A portion of the district's territory is in the Aldine Independent School District. All AISD residents of Near Northwest are zoned to Vines EC/PK School, located outside the district. AISD elementary schools serving sections of the district include Ermel Academy (in the district), Smith Academy (in the district), and Harris Academy (outside the district). All residents of the AISD portion are zoned to Caraway Intermediate School (outside the district), Hoffman Middle School (in the district), Eisenhower 9th Grade School (in the district), and Eisenhower High School (in the district).

A portion of the district's territory is in the Klein Independent School District. Elementary schools within Near Northwest serving sections of the district include Epps Island, Eiland, and Nitsch, while McDougle, outside of the district, also serves a portion of the district. Middle school residents of that section are zoned to Klein Intermediate School (in the district), and high school residents are zoned to Klein Forest High School (outside the district).

A portion of the district's territory is in the Houston Independent School District.
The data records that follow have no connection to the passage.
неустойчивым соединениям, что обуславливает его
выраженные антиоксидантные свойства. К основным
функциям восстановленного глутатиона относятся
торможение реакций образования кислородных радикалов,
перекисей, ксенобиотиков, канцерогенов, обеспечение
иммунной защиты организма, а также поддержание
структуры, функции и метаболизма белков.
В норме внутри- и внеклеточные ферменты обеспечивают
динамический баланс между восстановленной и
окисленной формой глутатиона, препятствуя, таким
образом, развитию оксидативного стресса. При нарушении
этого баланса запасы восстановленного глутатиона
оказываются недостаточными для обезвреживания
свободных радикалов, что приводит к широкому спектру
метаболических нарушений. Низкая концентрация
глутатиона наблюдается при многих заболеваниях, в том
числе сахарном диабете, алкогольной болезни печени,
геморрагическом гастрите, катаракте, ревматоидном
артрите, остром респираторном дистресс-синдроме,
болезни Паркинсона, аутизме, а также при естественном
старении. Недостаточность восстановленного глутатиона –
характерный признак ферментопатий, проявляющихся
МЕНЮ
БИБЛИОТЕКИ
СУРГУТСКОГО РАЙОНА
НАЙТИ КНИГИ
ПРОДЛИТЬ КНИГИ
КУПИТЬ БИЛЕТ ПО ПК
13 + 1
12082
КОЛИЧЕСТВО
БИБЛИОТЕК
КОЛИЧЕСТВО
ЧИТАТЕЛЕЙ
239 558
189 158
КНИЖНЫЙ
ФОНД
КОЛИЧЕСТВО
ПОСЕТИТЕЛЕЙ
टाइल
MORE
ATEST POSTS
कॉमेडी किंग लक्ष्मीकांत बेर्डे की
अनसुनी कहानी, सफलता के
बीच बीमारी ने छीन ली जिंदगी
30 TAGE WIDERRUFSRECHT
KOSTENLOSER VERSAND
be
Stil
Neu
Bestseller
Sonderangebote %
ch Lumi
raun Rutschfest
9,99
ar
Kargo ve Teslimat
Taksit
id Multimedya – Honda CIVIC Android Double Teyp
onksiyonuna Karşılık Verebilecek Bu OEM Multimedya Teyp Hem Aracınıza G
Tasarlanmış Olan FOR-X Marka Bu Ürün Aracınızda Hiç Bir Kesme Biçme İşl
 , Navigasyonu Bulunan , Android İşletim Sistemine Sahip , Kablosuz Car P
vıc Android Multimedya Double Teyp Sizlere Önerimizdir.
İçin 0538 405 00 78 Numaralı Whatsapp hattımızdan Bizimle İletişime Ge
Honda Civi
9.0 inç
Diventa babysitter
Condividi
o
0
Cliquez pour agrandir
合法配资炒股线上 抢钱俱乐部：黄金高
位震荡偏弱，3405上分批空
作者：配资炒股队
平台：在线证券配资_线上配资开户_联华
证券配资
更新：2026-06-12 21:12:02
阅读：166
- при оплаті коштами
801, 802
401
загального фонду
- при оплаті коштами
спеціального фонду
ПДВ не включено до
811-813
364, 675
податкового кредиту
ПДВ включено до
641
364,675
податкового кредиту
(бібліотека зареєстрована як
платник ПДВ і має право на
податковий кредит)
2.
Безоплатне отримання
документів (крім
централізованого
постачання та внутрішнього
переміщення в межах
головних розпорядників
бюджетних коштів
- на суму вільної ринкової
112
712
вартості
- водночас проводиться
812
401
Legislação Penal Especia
Residents of that section are zoned to Kate Smith Elementary School (outside the district), Clifton Middle School (in the district), and Scarborough High School (outside the district), all in Houston.

A portion of the district's territory is in the Cypress Fairbanks Independent School District. CFISD elementary schools serving sections of the district include Holbrook (in the district), Bane (outside the district), and Frazier (outside the district). Some CFISD portions are zoned to Cook Middle School, and some portions are zoned to Dean Middle School; both are outside the district. Jersey Village High School (Jersey Village) serves all CFISD portions of Near Northwest.

Some apartment complexes in Near Northwest are zoned to both Houston ISD and Aldine ISD. Specific units within the complexes are earmarked for HISD and for AISD.